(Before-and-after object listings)
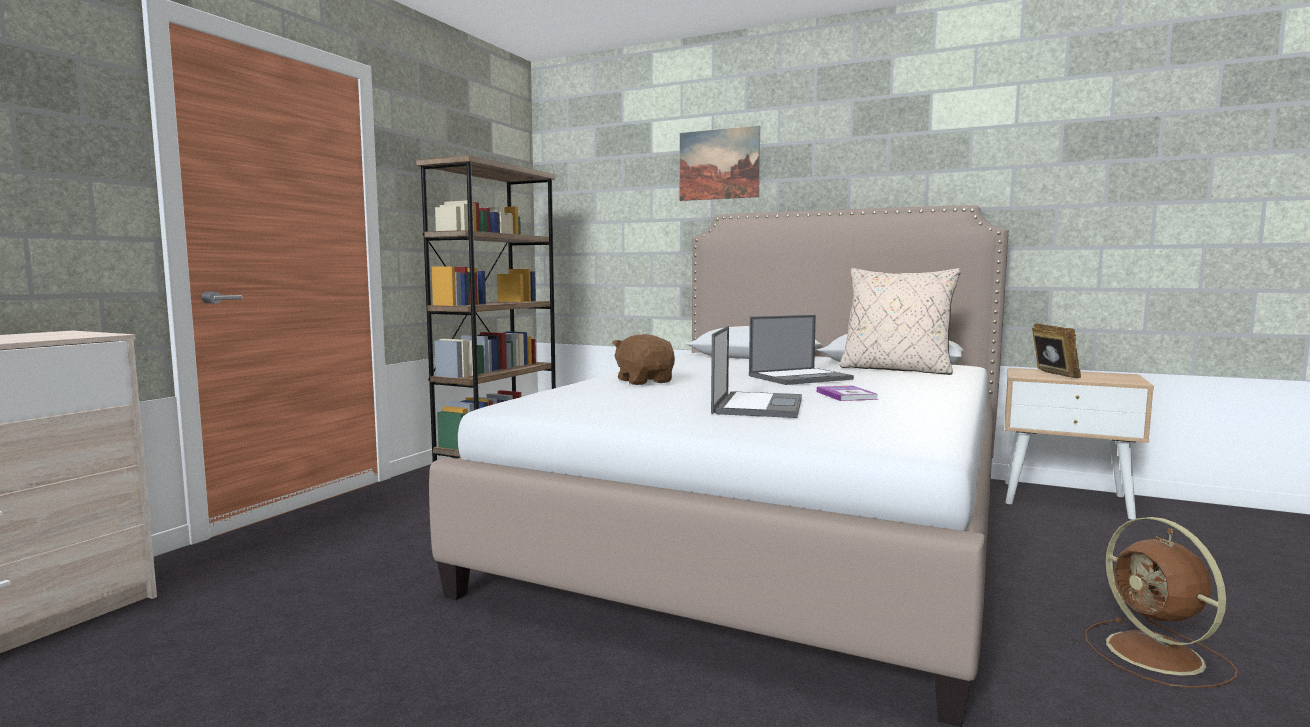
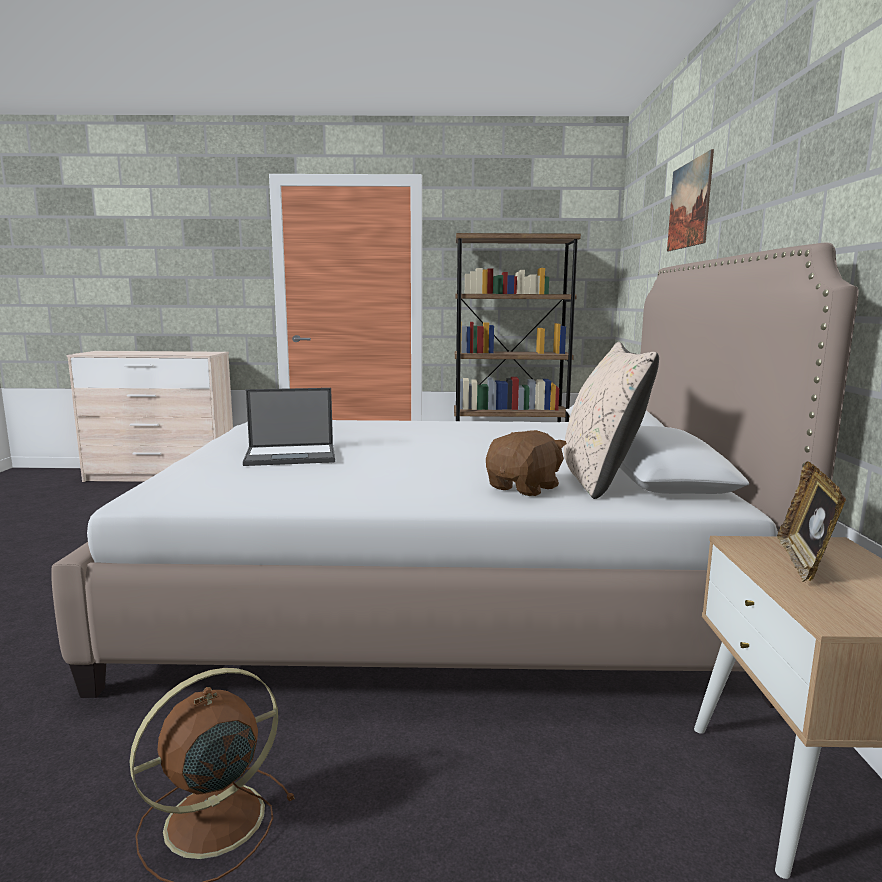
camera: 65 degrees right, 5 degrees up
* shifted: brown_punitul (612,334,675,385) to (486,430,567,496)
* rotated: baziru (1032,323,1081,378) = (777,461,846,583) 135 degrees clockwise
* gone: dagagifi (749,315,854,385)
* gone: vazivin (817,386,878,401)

WHAT TO PRODUCE: The records above should be written out in full and unchanged, except that pictures are dropped.

COMPLETED TASK:
camera: 65 degrees right, 5 degrees up
* shifted: brown_punitul (612,334,675,385) to (486,430,567,496)
* rotated: baziru (1032,323,1081,378) = (777,461,846,583) 135 degrees clockwise
* gone: dagagifi (749,315,854,385)
* gone: vazivin (817,386,878,401)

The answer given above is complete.